Closed nullpainter closed 2 years ago

nullpainter commented 2 years ago

I am parsing a data structure where a fixed-length section may have a different shape depending on a discriminator property. I am using a combination of SerializeWhen and SerializeWhen with ComparisonOperator.NotEqual. This is working as expected unless there are fields after the conditional fields.

Fot the sample class:

 private record TestClass
 {
        [FieldOrder(0), FieldLength(5)]
        public string? Colour { get; set; }

        [FieldOrder(1), FieldLength(4)] 
        [SerializeWhen(nameof(Colour), "Brown")]
        [SerializeWhen(nameof(Colour), "Black")]
        public string? Animal { get; set; }

        [FieldOrder(2), FieldLength(4)]
        [SerializeWhen(nameof(Colour), "Brown", ComparisonOperator.NotEqual)]
        [SerializeWhen(nameof(Colour), "Black", ComparisonOperator.NotEqual)]
        public string? Fruit { get; set; }
  }

The inputs BrownBear and BlackBear correctly populates the Animal property with Bear.

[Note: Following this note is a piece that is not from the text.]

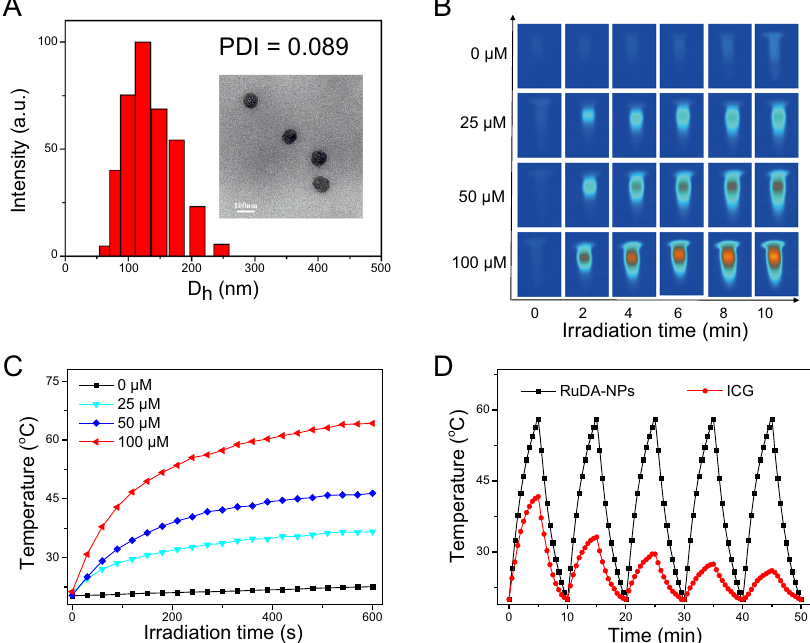
Fig. 5 The characterization and photothermal properties of RuDA-NPs. A DLS analysis and TEM image (inset) of RuDA-NPs. B Thermal images of RuDA- NPs at different concentrations under 808 nm (0.5 W cm -2 ) laser irradiation. C Photothermal conversion pro fi le of RuDA-NPs at different concentrations, which is the quantitative data of B . D Temperature elevation of RuDA-NPs and ICG during fi ve cycles of heating-cooling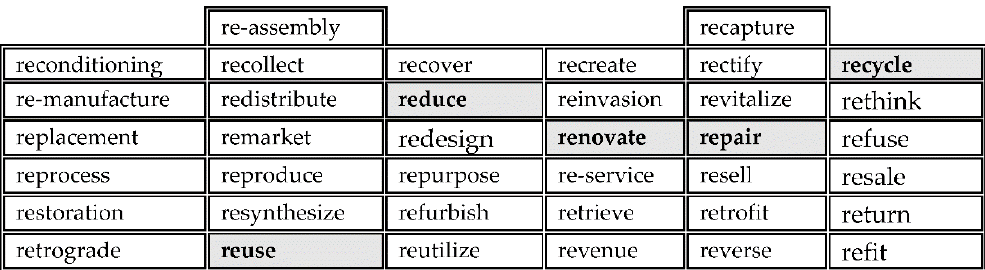
Figure 3. “R-house”, representing various aspects of the concept of circular economy. Legend: shaded blocs belong to the 5R paradigm of circular economy [61]. Source: designed by the authors based on [61] (p. 1). Table 2. The analysis of some definitions of the circular economy. Aims of Creating CE Pl/SC Levels/Nodes of an Industrial-Marketing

Likewise, the input GreenPear correctly populates the Fruit property with Pear.

However when the class is changed to add an additional property:

    private record TestClass
    {
        [FieldOrder(0), FieldLength(5)]
        public string? Colour { get; set; }

        [FieldOrder(1), FieldLength(4)] 
        [SerializeWhen(nameof(Colour), "Brown")]
        [SerializeWhen(nameof(Colour), "Black")]
        public string? Animal { get; set; }

        [FieldOrder(2), FieldLength(4)]
        [SerializeWhen(nameof(Colour), "Brown", ComparisonOperator.NotEqual)]
        [SerializeWhen(nameof(Colour), "Black", ComparisonOperator.NotEqual)]
        public string? Fruit { get; set; }

        [FieldOrder(3), FieldLength(7)]
        public string? Trailer { get; set; }
    }

The input BrownBearTrailer results in the Animal property being correctly set, but the Fruit property set to Trai and the Trailer property set to ler.

Am I misusing these properties, or is there something else I need to do to say that the two Animal and Fruit properties map to the same bytes?

nullpainter commented 2 years ago

Actually, this can be replicated without an additional property and just with additional input bytes. The first model above but with the input BrownBearTrailer results in the same behaviour.

nullpainter commented 2 years ago

I think I may have answered my own question - using a single field in my model and using Subtype instead of SerializeWhen did the trick.